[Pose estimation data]
——
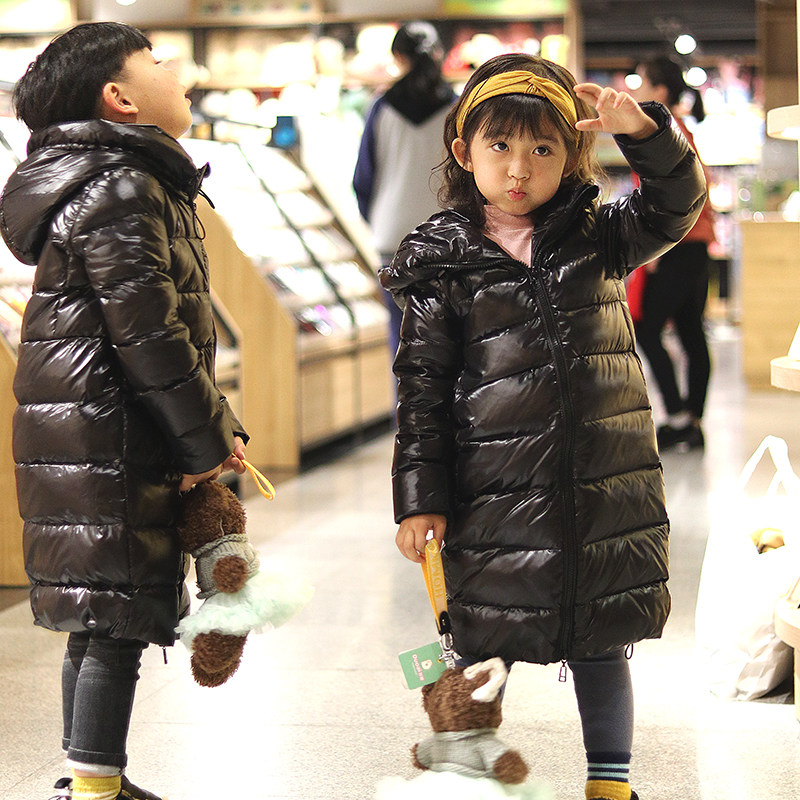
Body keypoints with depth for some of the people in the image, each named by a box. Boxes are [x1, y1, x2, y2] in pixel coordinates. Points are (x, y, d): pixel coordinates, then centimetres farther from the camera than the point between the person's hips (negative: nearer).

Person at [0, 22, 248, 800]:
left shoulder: (127, 181, 19)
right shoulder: (120, 189, -15)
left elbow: (168, 321, 20)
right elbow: (145, 334, -19)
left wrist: (211, 427, 14)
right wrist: (207, 438, -12)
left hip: (84, 437, 10)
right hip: (108, 442, -10)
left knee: (100, 618, 16)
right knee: (116, 617, -6)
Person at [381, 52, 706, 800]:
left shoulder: (595, 236, 8)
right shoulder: (443, 267, -1)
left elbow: (675, 206, 3)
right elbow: (423, 389, -1)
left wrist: (645, 133, -13)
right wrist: (420, 497, -5)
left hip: (604, 486, 3)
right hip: (496, 498, -2)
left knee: (601, 643, 13)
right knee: (484, 650, 6)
——
WORK INSTRUCTIONS:
Type the entries again verbatim. Drop the images.

COMPLETED TASK:
Body keypoints with depth for some of the people in the image, each named by a box. Boxes are [x1, y1, x2, y2] in pixel coordinates. Points are (x, y, d): pixel coordinates, then centimetres farther from the camera than the point between the person's hips (negative: nearer).

Person at [0, 22, 248, 800]:
left shoulder: (127, 181, 19)
right shoulder: (120, 189, -15)
left elbow: (168, 321, 20)
right elbow: (145, 334, -19)
left wrist: (211, 427, 14)
right wrist: (207, 438, -12)
left hip: (84, 437, 10)
right hip: (108, 442, -10)
left knee: (100, 618, 16)
right knee: (116, 617, -6)
Person at [381, 52, 706, 800]:
left shoulder: (595, 236, 8)
right shoulder: (443, 267, -1)
left elbow: (675, 206, 3)
right elbow: (423, 389, -1)
left wrist: (645, 133, -13)
right wrist: (420, 497, -5)
left hip: (604, 486, 3)
right hip: (496, 498, -2)
left knee: (601, 643, 13)
right knee: (484, 650, 6)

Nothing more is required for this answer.